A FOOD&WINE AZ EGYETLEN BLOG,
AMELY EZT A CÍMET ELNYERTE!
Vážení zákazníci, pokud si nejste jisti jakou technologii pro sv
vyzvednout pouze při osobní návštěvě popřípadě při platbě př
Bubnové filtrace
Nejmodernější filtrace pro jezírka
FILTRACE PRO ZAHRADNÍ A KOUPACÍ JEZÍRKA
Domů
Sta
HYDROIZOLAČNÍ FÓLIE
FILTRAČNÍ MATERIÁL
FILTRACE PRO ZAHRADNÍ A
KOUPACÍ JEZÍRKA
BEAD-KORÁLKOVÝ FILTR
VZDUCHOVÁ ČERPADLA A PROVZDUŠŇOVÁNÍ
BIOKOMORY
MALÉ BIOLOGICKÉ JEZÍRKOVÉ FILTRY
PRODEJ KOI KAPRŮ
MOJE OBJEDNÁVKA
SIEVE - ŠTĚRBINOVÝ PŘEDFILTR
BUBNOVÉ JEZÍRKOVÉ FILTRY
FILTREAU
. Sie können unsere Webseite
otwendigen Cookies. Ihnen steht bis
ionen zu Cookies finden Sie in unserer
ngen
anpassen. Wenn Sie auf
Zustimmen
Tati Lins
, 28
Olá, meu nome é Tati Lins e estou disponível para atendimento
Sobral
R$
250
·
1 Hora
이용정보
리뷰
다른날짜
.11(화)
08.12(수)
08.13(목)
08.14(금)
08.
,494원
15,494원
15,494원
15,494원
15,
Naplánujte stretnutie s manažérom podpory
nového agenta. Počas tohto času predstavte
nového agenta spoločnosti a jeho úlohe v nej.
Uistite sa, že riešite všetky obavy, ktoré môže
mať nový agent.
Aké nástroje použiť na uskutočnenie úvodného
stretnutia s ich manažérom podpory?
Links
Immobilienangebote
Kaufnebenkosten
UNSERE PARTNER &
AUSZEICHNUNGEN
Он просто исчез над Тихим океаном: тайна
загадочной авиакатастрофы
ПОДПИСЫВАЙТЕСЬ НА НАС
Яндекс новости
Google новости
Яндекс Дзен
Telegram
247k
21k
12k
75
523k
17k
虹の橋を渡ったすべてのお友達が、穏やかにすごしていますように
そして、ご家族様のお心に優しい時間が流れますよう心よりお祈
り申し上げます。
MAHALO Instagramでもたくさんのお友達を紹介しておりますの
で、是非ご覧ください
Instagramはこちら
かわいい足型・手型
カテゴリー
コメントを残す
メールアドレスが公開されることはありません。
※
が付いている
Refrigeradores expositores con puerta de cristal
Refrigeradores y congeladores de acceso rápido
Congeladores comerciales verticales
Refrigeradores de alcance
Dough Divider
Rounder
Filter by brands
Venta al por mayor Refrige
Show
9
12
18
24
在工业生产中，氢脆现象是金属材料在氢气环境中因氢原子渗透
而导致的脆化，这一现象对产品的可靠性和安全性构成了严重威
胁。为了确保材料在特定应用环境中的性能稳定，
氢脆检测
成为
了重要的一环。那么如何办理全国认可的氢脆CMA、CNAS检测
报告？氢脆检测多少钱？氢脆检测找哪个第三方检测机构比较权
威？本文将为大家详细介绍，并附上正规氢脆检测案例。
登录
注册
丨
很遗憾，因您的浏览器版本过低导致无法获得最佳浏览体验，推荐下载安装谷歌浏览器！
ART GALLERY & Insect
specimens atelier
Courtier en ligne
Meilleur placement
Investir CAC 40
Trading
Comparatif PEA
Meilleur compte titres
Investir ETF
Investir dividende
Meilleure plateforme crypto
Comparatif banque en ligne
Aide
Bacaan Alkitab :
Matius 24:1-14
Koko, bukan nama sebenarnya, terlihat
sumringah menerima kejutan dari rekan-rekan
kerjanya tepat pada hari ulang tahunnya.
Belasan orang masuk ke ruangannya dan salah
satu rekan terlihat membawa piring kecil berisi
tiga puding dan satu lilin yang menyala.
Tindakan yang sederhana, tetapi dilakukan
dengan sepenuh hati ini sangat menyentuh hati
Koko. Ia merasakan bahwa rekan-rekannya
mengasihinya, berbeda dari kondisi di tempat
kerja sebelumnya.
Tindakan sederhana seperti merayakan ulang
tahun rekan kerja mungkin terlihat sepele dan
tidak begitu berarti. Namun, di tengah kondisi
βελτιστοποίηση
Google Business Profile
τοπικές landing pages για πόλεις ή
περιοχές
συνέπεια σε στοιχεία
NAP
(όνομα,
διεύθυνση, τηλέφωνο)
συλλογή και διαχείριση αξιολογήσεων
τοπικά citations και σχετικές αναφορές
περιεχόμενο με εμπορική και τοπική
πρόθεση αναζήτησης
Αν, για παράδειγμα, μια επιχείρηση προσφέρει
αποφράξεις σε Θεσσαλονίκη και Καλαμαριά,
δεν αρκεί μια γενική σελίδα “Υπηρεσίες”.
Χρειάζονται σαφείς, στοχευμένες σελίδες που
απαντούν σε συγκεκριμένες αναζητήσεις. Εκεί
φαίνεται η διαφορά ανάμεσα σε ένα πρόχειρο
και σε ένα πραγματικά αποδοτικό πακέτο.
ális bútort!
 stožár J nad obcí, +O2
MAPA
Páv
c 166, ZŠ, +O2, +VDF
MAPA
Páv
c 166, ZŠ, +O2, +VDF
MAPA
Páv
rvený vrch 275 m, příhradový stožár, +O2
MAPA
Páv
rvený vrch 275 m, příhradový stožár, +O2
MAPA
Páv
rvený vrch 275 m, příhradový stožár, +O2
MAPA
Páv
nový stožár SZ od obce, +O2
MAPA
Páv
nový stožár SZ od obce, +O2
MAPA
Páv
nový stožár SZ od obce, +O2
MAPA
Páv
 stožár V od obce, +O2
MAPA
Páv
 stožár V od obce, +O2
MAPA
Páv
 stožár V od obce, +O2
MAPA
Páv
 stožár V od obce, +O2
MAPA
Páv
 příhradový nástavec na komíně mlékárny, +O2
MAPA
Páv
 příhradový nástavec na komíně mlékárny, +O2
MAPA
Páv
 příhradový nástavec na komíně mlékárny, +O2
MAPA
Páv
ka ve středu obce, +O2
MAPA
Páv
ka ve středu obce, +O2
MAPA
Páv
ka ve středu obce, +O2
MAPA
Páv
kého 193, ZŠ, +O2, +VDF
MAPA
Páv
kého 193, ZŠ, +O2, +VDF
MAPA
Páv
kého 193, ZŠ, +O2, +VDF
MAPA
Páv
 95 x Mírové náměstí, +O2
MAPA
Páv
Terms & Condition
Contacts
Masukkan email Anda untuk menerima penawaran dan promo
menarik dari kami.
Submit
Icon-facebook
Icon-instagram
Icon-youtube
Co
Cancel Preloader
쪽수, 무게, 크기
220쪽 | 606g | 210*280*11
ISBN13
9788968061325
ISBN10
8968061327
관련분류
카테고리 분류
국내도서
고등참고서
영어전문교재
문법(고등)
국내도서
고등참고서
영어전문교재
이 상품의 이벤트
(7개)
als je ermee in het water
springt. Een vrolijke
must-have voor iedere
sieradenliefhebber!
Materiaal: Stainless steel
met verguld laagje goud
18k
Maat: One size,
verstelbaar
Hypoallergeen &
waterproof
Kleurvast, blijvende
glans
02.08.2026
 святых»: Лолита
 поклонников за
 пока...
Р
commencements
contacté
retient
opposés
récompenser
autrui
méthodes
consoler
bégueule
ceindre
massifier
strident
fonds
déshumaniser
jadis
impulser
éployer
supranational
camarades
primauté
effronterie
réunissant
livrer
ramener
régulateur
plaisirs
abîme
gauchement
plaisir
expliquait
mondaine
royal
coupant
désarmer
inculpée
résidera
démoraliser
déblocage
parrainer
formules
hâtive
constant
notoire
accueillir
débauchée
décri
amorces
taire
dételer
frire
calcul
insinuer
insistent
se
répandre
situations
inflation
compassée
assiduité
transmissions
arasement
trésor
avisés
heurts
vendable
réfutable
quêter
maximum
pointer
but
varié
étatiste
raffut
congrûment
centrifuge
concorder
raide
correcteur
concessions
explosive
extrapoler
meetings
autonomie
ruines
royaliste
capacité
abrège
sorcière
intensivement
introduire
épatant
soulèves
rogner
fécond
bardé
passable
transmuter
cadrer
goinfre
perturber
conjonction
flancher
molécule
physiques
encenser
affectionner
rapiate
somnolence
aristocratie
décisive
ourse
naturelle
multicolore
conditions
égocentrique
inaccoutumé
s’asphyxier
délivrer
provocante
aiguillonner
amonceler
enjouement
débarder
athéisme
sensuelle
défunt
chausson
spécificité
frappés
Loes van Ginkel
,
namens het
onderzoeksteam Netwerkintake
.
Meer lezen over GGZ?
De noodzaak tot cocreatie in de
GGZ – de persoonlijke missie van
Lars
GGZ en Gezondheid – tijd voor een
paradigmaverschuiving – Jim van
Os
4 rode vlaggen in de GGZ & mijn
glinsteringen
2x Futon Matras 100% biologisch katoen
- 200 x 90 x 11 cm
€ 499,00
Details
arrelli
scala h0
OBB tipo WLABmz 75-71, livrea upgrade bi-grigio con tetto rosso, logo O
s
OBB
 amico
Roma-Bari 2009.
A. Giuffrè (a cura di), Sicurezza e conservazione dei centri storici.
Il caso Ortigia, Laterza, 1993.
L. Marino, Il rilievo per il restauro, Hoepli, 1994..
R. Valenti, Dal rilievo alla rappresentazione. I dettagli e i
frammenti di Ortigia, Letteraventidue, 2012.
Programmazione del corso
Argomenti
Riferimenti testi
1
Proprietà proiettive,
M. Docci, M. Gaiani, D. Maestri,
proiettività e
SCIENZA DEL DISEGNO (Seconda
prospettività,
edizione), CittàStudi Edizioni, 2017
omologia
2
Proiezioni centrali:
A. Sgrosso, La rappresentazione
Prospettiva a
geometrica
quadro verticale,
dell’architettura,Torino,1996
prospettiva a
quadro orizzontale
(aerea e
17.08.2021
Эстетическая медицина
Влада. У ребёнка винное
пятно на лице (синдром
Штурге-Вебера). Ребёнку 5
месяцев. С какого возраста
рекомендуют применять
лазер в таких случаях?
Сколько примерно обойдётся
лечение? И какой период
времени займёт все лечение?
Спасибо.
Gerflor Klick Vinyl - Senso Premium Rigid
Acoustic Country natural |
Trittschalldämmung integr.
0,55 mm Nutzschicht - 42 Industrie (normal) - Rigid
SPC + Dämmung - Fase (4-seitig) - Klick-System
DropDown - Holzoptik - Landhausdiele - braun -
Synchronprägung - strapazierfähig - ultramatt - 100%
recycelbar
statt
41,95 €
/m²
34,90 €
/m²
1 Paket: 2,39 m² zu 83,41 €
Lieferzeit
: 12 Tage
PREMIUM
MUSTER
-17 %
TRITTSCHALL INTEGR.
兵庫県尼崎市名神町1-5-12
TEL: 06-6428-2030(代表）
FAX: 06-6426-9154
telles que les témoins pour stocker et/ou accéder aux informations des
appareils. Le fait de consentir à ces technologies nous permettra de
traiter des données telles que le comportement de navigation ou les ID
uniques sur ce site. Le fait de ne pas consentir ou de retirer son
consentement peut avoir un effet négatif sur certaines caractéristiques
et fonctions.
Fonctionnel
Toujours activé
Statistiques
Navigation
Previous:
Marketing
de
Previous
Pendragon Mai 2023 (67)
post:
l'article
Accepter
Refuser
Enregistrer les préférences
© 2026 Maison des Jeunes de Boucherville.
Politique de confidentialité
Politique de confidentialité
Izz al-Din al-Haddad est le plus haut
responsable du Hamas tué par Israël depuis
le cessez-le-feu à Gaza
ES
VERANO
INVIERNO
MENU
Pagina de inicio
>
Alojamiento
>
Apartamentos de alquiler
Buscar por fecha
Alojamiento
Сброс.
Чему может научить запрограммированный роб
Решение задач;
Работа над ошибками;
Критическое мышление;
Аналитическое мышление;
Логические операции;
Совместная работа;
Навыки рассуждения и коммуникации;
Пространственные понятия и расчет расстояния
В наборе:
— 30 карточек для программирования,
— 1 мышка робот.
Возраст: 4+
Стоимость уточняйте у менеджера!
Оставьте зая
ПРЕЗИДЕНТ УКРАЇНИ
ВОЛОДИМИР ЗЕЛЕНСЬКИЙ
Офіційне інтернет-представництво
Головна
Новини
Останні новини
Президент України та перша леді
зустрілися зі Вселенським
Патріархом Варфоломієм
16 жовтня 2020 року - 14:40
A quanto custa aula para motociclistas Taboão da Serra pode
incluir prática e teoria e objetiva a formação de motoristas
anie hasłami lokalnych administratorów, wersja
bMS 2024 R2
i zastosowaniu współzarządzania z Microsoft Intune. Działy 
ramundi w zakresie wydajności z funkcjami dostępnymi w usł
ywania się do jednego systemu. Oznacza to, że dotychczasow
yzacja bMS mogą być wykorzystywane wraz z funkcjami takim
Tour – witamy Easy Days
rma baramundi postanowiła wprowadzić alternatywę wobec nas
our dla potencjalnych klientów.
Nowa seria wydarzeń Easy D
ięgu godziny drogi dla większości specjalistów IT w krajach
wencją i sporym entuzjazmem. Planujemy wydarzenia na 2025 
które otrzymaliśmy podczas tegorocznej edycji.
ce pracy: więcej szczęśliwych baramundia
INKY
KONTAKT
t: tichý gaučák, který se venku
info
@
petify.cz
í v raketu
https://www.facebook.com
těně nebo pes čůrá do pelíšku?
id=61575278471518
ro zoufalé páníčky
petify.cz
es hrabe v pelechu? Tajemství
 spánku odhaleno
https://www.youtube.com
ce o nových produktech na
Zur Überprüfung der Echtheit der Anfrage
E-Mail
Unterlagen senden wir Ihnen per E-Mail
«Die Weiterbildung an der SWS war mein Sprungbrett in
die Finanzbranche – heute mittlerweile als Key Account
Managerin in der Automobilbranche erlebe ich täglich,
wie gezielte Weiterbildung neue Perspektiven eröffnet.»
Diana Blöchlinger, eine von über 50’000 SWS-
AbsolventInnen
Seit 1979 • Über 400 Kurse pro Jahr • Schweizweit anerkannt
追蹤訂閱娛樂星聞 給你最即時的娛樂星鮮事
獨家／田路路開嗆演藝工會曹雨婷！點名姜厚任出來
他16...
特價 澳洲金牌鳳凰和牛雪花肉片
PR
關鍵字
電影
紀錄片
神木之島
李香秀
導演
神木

■ ■ ■ ■

§ Task goal
Output every line from the first line of the items through the line containing "Koko, bukan nama sebenarnya, terlihat", including both of those lines, and reproduce each one without any change.

§ Exercise solution
A FOOD&WINE AZ EGYETLEN BLOG,
AMELY EZT A CÍMET ELNYERTE!
Vážení zákazníci, pokud si nejste jisti jakou technologii pro sv
vyzvednout pouze při osobní návštěvě popřípadě při platbě př
Bubnové filtrace
Nejmodernější filtrace pro jezírka
FILTRACE PRO ZAHRADNÍ A KOUPACÍ JEZÍRKA
Domů
Sta
HYDROIZOLAČNÍ FÓLIE
FILTRAČNÍ MATERIÁL
FILTRACE PRO ZAHRADNÍ A
KOUPACÍ JEZÍRKA
BEAD-KORÁLKOVÝ FILTR
VZDUCHOVÁ ČERPADLA A PROVZDUŠŇOVÁNÍ
BIOKOMORY
MALÉ BIOLOGICKÉ JEZÍRKOVÉ FILTRY
PRODEJ KOI KAPRŮ
MOJE OBJEDNÁVKA
SIEVE - ŠTĚRBINOVÝ PŘEDFILTR
BUBNOVÉ JEZÍRKOVÉ FILTRY
FILTREAU
. Sie können unsere Webseite
otwendigen Cookies. Ihnen steht bis
ionen zu Cookies finden Sie in unserer
ngen
anpassen. Wenn Sie auf
Zustimmen
Tati Lins
, 28
Olá, meu nome é Tati Lins e estou disponível para atendimento
Sobral
R$
250
·
1 Hora
이용정보
리뷰
다른날짜
.11(화)
08.12(수)
08.13(목)
08.14(금)
08.
,494원
15,494원
15,494원
15,494원
15,
Naplánujte stretnutie s manažérom podpory
nového agenta. Počas tohto času predstavte
nového agenta spoločnosti a jeho úlohe v nej.
Uistite sa, že riešite všetky obavy, ktoré môže
mať nový agent.
Aké nástroje použiť na uskutočnenie úvodného
stretnutia s ich manažérom podpory?
Links
Immobilienangebote
Kaufnebenkosten
UNSERE PARTNER &
AUSZEICHNUNGEN
Он просто исчез над Тихим океаном: тайна
загадочной авиакатастрофы
ПОДПИСЫВАЙТЕСЬ НА НАС
Яндекс новости
Google новости
Яндекс Дзен
Telegram
247k
21k
12k
75
523k
17k
虹の橋を渡ったすべてのお友達が、穏やかにすごしていますように
そして、ご家族様のお心に優しい時間が流れますよう心よりお祈
り申し上げます。
MAHALO Instagramでもたくさんのお友達を紹介しておりますの
で、是非ご覧ください
Instagramはこちら
かわいい足型・手型
カテゴリー
コメントを残す
メールアドレスが公開されることはありません。
※
が付いている
Refrigeradores expositores con puerta de cristal
Refrigeradores y congeladores de acceso rápido
Congeladores comerciales verticales
Refrigeradores de alcance
Dough Divider
Rounder
Filter by brands
Venta al por mayor Refrige
Show
9
12
18
24
在工业生产中，氢脆现象是金属材料在氢气环境中因氢原子渗透
而导致的脆化，这一现象对产品的可靠性和安全性构成了严重威
胁。为了确保材料在特定应用环境中的性能稳定，
氢脆检测
成为
了重要的一环。那么如何办理全国认可的氢脆CMA、CNAS检测
报告？氢脆检测多少钱？氢脆检测找哪个第三方检测机构比较权
威？本文将为大家详细介绍，并附上正规氢脆检测案例。
登录
注册
丨
很遗憾，因您的浏览器版本过低导致无法获得最佳浏览体验，推荐下载安装谷歌浏览器！
ART GALLERY & Insect
specimens atelier
Courtier en ligne
Meilleur placement
Investir CAC 40
Trading
Comparatif PEA
Meilleur compte titres
Investir ETF
Investir dividende
Meilleure plateforme crypto
Comparatif banque en ligne
Aide
Bacaan Alkitab :
Matius 24:1-14
Koko, bukan nama sebenarnya, terlihat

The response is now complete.